-- EXCERPT TO READ --
§
Climbing the mountain: Shaky Knees Day 3 recap

Phoenix’s mirrored production • photos by Rusty Odom

The final day of Shaky Knees was chock full of up-and-comers, legends and everything in between. From a blistering early set from Cloud Nothings to the final note of Phoenix’s encore, Sunday solidified Shaky Knees 2017 as one attendees will not soon forget. Here are some of our favorites.

 

Cloud Nothings – The first act we caught on Sunday afternoon was Cloud Nothings on the main stage. Led by Jason Gerycz’s blistering pace on the drums, the band flew through its set, playing such mainstays as “Stay Useless” and “Modern Act” and finally ending with the 10-minute crescendo of “Wasted Days.” Of note: This performance featured the biggest mosh pit of the weekend.

Great Peacock – Great Peacock brought a marked change of pace to the festival’s final day, illuminating our favorite stage of the weekend (Ponce de Leon) with bright country music. Their soft twang created the perfect backdrop for escaping the sun’s rays and chilling in the shade. After playing the kids’ jam earlier in the afternoon, My Morning Jacket’s Tom Blankenship was brought out midway through the set in what turned out to be a pleasant surprise.
§
-- STUDY MATERIAL --
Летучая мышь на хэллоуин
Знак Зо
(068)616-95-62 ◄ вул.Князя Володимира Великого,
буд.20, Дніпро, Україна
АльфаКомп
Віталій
§
-- EXERCISE 1 --
Please reproduce the Shaky Knees recap word for word from "Cloud Nothings –" to "a pleasant surprise.".
-- EXERCISE 2 --
In the Shaky Knees recap, who joined Great Peacock midway through their set?
The items after the Shaky Knees recap come from a separate source.

-- EXERCISE SOLUTION 1 --
Cloud Nothings – The first act we caught on Sunday afternoon was Cloud Nothings on the main stage. Led by Jason Gerycz’s blistering pace on the drums, the band flew through its set, playing such mainstays as “Stay Useless” and “Modern Act” and finally ending with the 10-minute crescendo of “Wasted Days.” Of note: This performance featured the biggest mosh pit of the weekend.

Great Peacock – Great Peacock brought a marked change of pace to the festival’s final day, illuminating our favorite stage of the weekend (Ponce de Leon) with bright country music. Their soft twang created the perfect backdrop for escaping the sun’s rays and chilling in the shade. After playing the kids’ jam earlier in the afternoon, My Morning Jacket’s Tom Blankenship was brought out midway through the set in what turned out to be a pleasant surprise.

-- EXERCISE SOLUTION 2 --
My Morning Jacket's Tom Blankenship.